Cisco today announced its CRS-3 Carrier Routing System (CRS) as the foundation of its next-generation Internet architecture, focusing on video and on speed.

"Video is the killer app," said John Chambers, chairman and CEO of Cisco Systems, in a webcast for media.

Chambers said it was obvious from the Consumer Electronics Show and Mobile World Congress earlier this year that most apps will quickly move toward video. "Video brings the Internet to life," he said.

Cisco’s new CRS-3 is also about speed, with the ability to provide 322 terabits per second (Tbps).

To give an example of what 322 Tbps means, Pankaj Patel, SVP and GM, service provider business for Cisco, said every man, woman and child in China could make a video call simultaneously. Or the entire printed collection of the Library of Congress could be downloaded in one second.

Keith Cambron, president and CEO at AT&T Labs, participated in the Cisco webcast today. He said, "We’re making an announcement today on 100 gig trials. We’re already seeing where 40 gig is not enough."

The trials were done over AT&T’s live network between New Orleans and Miami, and the trials included Cisco’s CRS-3.

"We also had side-by-side 10 gig and 40 gig wavelengths (with the 100 gig trial) to reassure us," said Cambron. "The CRS-3 is key to our network.

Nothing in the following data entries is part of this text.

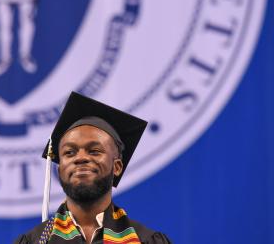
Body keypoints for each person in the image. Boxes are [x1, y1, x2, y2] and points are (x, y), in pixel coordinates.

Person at [15, 92, 172, 243]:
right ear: (59, 169)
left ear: (117, 167)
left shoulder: (146, 241)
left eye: (94, 151)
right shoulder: (35, 241)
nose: (81, 158)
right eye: (69, 152)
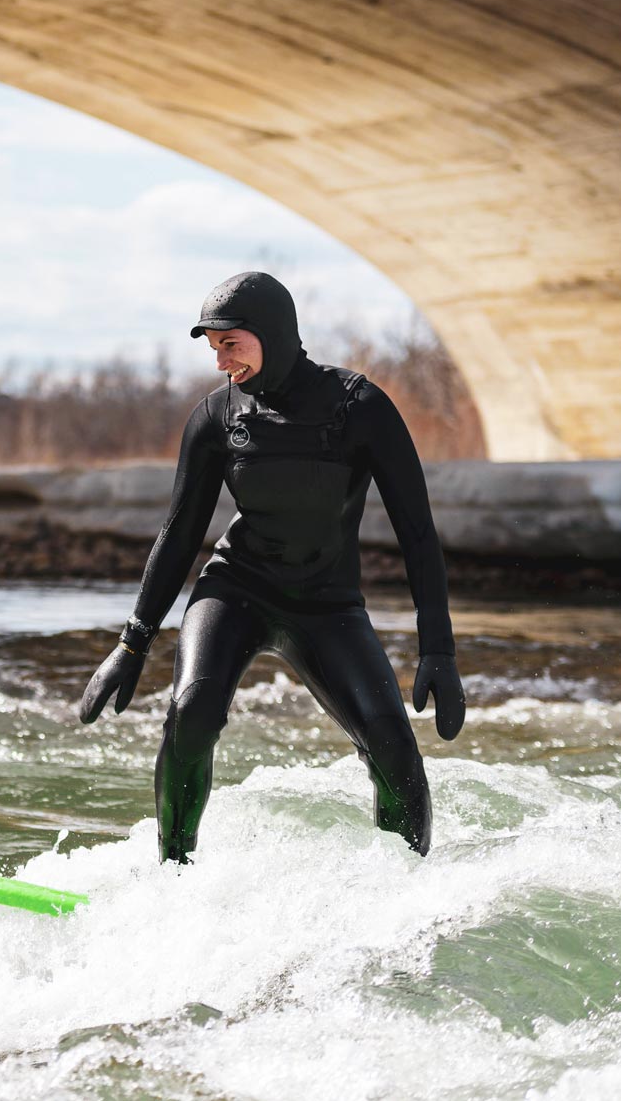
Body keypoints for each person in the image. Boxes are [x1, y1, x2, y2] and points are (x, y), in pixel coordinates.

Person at [78, 271, 464, 860]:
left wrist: (438, 648)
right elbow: (180, 533)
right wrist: (133, 643)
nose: (220, 361)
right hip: (235, 590)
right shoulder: (215, 417)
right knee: (192, 712)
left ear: (272, 334)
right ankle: (171, 875)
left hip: (326, 604)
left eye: (230, 344)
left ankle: (404, 895)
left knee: (393, 751)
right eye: (214, 348)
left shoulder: (359, 407)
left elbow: (416, 531)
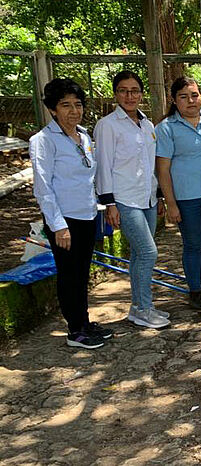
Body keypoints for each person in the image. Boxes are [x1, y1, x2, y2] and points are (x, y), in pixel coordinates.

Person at [31, 78, 114, 348]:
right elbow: (43, 187)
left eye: (77, 104)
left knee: (82, 272)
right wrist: (58, 226)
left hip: (87, 214)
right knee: (69, 274)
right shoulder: (43, 141)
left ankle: (85, 321)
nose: (73, 111)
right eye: (65, 105)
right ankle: (75, 330)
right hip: (64, 219)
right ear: (52, 109)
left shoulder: (83, 135)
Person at [95, 70, 170, 328]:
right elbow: (103, 166)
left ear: (141, 93)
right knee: (148, 251)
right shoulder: (107, 125)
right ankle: (142, 307)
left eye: (134, 91)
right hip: (124, 198)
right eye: (123, 91)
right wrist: (109, 204)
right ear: (116, 94)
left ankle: (140, 307)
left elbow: (151, 164)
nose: (130, 96)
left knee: (140, 254)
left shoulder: (147, 125)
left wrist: (159, 196)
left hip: (147, 196)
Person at [156, 77, 201, 310]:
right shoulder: (166, 128)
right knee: (193, 244)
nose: (190, 101)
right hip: (185, 198)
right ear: (174, 101)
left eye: (194, 95)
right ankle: (195, 291)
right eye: (183, 97)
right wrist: (171, 204)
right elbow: (163, 169)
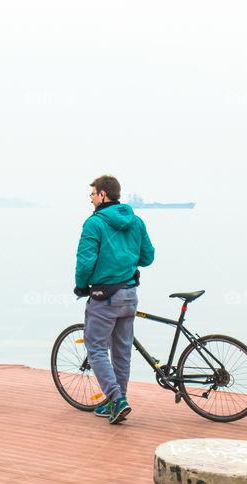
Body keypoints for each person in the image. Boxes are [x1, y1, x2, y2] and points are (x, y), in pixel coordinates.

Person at [74, 175, 154, 424]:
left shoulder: (94, 223)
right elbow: (147, 257)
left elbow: (85, 260)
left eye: (93, 194)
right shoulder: (136, 221)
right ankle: (117, 403)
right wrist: (126, 258)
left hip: (105, 296)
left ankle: (116, 399)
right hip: (130, 294)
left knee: (96, 348)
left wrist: (80, 285)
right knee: (122, 353)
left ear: (103, 195)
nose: (91, 199)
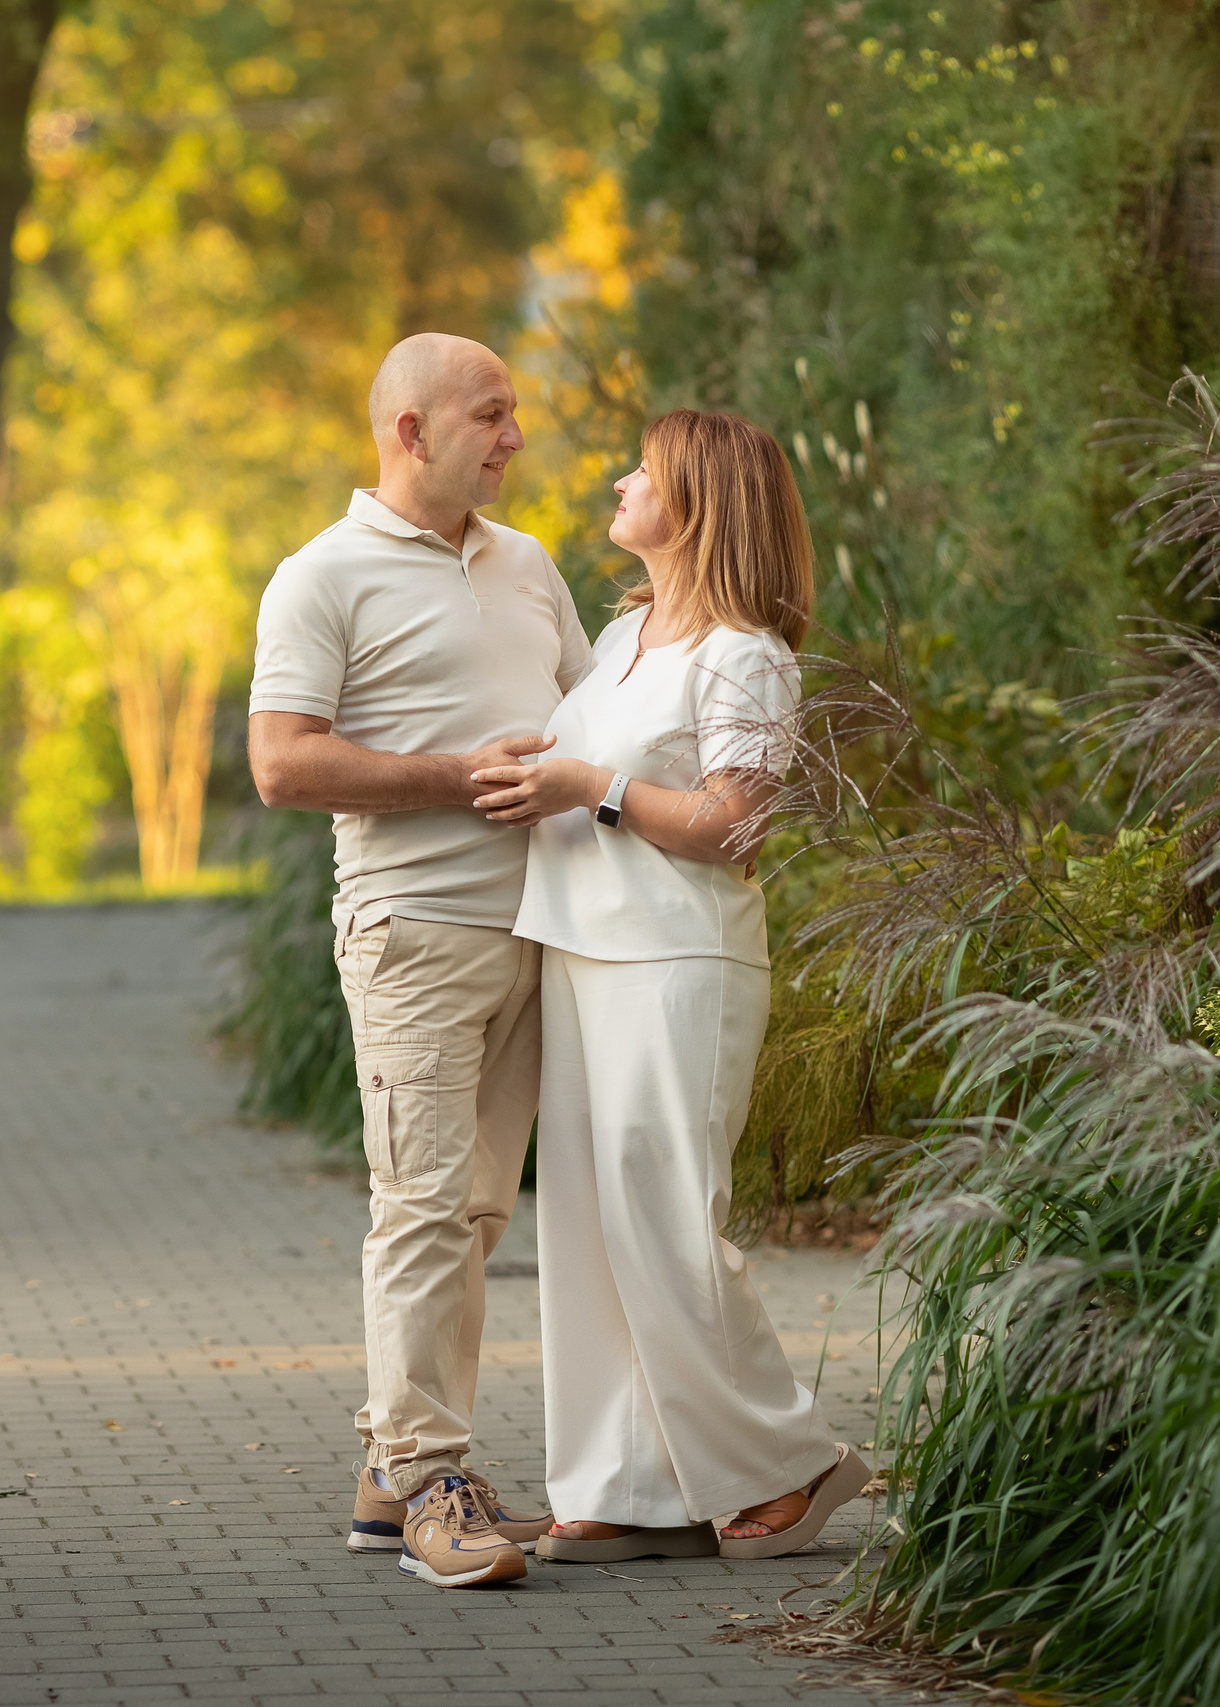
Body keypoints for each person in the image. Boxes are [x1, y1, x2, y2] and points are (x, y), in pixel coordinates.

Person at [467, 409, 869, 1564]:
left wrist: (587, 787)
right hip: (579, 950)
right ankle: (624, 1484)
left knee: (666, 1223)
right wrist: (532, 770)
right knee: (589, 1228)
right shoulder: (621, 633)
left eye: (642, 472)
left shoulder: (749, 655)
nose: (619, 481)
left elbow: (733, 824)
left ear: (696, 504)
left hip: (677, 959)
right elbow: (583, 768)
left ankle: (790, 1462)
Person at [248, 333, 593, 1589]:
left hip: (541, 933)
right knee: (423, 1208)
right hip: (412, 937)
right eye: (490, 415)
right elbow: (281, 763)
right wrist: (457, 779)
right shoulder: (320, 576)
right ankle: (432, 1476)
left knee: (475, 1213)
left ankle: (390, 1477)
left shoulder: (529, 562)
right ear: (411, 430)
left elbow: (591, 709)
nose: (514, 437)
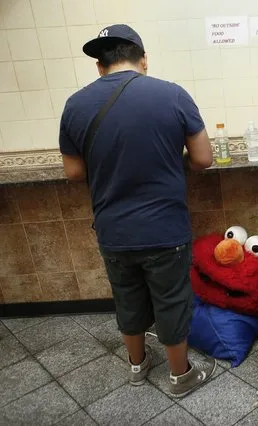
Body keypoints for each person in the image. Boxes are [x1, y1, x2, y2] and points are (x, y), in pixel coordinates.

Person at [59, 24, 215, 398]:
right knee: (172, 299)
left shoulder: (75, 105)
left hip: (114, 230)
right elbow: (204, 159)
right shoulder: (173, 95)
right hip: (164, 229)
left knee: (126, 297)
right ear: (143, 59)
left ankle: (137, 365)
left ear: (100, 66)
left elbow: (74, 172)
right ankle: (180, 376)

We need the 100 gig technology put in production over the next few years."

Following are key facts about the CRS-3:

  • ?The CRS-3 triples the capacity of its predecessor, the Cisco CRS-1.
  • The CRS-3 does not make obsolete the nearly 5,000 Cisco CRS-1s deployed worldwide.
  • Cisco’s cumulative investment in the Cisco CRS family is $1.6 billion.? 
  • ?The CRS-3 enables unified service delivery of Internet and cloud services with service intelligence spanning service provider Internet Protocol Next-Generation Networks and data centers.
  • The CRS-3 is currently in field trials, and its pricing starts at $90,000 U.S.?
  • ?The new capabilities in the platform can be achieved by reusing the existing chassis, route processors, fans and power systems with the addition of new line cards and fabric. These upgrades can be performed by Cisco in-service.
  • Unique core and data center/cloud services intelligence provides tight linkages between the Cisco CRS-3, Cisco Nexus family and Cisco Unified Computing System (UCS) to enable unified service delivery of cloud services.
  • Includes carrier-grade IPv6 (CGv6) and core IP/MPLS technologies.
  • Cloud virtual private network (VPN) for infrastructure as a service (IaaS)-enables ‘pay-as-you-go’ for compute, storage and network resources by automating Cisco CRS-3 and Cisco Nexus Inter-Data center connections for Cisco UCS.
  • The CRS-3 is powered by the new Cisco QuantumFlow Array Processor, which unifies the combined power of six chips to work as one.
  • The CRS-3 is slated to be available during calendar year 2010.

CEO’s Key Takeaways

Chambers said the next generation architecture moves Cisco away from "being a plumber."

"It’s about the media experience," he said. "At the heart of that is a video architecture. We have very little interest in stand-alone devices. It’s an architectural play. You have go across any kind of networks on any continent."